▶ **TASK DESCRIPTION**
Look for the string "CROSS" in the listing. Copy each line that has it.

▶ **EXERCISE DATA**
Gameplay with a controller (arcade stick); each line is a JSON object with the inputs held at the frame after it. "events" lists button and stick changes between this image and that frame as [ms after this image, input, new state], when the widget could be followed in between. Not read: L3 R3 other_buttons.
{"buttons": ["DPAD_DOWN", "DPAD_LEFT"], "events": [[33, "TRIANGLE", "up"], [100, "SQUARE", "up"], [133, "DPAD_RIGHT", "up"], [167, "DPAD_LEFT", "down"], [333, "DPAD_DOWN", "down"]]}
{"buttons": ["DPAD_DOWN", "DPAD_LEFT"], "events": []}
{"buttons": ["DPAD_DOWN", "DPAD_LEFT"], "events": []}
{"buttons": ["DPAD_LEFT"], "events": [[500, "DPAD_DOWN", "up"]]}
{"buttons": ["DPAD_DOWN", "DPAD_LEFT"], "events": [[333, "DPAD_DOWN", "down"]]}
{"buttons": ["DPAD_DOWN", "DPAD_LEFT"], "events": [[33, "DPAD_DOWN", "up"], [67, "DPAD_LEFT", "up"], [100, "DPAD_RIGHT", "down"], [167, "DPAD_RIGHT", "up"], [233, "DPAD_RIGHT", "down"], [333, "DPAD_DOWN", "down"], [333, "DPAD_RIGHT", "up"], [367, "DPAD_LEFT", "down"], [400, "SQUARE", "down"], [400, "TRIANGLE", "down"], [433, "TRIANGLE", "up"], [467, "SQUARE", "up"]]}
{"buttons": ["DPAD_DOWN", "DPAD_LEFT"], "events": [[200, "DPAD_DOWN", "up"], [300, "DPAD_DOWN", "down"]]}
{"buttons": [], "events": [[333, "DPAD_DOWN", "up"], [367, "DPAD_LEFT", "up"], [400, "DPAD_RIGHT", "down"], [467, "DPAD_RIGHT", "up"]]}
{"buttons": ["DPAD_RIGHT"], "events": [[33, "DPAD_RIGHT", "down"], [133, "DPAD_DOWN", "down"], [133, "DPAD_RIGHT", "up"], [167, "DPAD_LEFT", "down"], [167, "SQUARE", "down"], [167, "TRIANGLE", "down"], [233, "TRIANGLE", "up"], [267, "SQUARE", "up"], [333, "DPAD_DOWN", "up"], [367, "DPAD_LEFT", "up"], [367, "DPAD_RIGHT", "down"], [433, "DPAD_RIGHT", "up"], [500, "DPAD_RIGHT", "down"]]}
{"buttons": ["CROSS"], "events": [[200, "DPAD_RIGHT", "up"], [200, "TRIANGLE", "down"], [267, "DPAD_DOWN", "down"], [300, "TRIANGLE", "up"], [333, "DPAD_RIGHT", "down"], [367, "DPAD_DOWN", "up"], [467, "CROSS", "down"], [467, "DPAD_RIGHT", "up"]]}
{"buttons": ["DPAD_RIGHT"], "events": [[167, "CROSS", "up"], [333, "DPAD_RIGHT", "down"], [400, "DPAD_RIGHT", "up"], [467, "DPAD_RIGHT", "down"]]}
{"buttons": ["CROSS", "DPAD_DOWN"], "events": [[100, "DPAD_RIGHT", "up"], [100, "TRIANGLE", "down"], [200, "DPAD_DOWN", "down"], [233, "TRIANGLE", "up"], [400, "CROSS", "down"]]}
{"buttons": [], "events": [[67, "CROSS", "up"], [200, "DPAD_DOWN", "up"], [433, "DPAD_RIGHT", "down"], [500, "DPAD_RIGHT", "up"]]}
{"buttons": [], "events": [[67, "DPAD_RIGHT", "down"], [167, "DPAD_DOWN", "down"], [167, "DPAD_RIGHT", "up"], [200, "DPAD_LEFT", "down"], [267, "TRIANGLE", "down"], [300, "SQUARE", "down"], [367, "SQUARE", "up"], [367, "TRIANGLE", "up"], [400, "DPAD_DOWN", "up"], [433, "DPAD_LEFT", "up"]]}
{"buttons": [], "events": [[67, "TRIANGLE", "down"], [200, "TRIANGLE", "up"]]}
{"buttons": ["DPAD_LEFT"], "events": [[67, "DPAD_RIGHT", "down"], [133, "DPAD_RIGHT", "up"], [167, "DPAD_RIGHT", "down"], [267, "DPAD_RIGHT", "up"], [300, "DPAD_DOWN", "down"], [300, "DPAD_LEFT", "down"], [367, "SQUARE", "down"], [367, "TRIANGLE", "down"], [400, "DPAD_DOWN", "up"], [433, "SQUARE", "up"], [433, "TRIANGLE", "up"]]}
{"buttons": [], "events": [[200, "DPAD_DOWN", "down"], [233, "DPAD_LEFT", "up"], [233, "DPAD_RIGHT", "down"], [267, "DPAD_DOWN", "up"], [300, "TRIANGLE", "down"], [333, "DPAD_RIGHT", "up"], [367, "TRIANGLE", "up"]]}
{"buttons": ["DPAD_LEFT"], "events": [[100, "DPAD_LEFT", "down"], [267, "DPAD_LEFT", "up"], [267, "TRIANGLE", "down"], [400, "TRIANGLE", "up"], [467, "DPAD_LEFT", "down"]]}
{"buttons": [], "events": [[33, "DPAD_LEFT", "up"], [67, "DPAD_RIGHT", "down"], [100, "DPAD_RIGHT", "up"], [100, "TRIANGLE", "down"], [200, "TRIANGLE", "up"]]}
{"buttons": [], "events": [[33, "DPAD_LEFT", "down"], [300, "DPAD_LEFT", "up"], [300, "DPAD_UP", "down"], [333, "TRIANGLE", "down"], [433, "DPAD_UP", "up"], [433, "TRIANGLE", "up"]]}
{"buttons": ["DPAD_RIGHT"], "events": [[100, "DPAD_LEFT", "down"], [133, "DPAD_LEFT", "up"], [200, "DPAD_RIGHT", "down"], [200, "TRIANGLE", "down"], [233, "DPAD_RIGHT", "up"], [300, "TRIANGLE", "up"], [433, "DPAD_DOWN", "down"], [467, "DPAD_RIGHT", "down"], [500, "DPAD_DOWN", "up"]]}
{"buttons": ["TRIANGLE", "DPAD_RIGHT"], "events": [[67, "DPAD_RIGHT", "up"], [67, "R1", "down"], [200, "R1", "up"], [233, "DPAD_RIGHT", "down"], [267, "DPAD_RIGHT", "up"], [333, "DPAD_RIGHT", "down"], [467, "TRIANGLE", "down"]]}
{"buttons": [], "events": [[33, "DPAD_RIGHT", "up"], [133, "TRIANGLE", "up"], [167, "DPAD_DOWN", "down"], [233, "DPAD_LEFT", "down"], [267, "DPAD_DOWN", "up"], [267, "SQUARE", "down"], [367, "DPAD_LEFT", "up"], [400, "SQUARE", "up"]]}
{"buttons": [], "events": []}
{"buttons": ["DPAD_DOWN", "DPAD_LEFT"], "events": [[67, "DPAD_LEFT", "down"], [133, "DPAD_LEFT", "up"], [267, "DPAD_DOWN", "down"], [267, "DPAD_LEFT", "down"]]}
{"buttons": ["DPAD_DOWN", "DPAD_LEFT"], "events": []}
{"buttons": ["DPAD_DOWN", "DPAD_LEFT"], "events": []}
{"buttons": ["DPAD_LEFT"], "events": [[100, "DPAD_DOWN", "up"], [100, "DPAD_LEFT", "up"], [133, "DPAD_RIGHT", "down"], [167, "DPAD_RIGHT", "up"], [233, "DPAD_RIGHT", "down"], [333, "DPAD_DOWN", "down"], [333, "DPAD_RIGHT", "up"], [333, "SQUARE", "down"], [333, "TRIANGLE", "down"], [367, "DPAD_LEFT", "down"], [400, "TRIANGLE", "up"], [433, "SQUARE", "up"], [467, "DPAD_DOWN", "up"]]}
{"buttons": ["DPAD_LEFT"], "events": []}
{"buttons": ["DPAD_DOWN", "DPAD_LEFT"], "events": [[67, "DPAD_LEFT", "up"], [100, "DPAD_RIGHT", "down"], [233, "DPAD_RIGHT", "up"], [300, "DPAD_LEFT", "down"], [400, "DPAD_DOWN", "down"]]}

▶ **SOLUTION FOR THIS EXERCISE**
{"buttons": ["CROSS"], "events": [[200, "DPAD_RIGHT", "up"], [200, "TRIANGLE", "down"], [267, "DPAD_DOWN", "down"], [300, "TRIANGLE", "up"], [333, "DPAD_RIGHT", "down"], [367, "DPAD_DOWN", "up"], [467, "CROSS", "down"], [467, "DPAD_RIGHT", "up"]]}
{"buttons": ["DPAD_RIGHT"], "events": [[167, "CROSS", "up"], [333, "DPAD_RIGHT", "down"], [400, "DPAD_RIGHT", "up"], [467, "DPAD_RIGHT", "down"]]}
{"buttons": ["CROSS", "DPAD_DOWN"], "events": [[100, "DPAD_RIGHT", "up"], [100, "TRIANGLE", "down"], [200, "DPAD_DOWN", "down"], [233, "TRIANGLE", "up"], [400, "CROSS", "down"]]}
{"buttons": [], "events": [[67, "CROSS", "up"], [200, "DPAD_DOWN", "up"], [433, "DPAD_RIGHT", "down"], [500, "DPAD_RIGHT", "up"]]}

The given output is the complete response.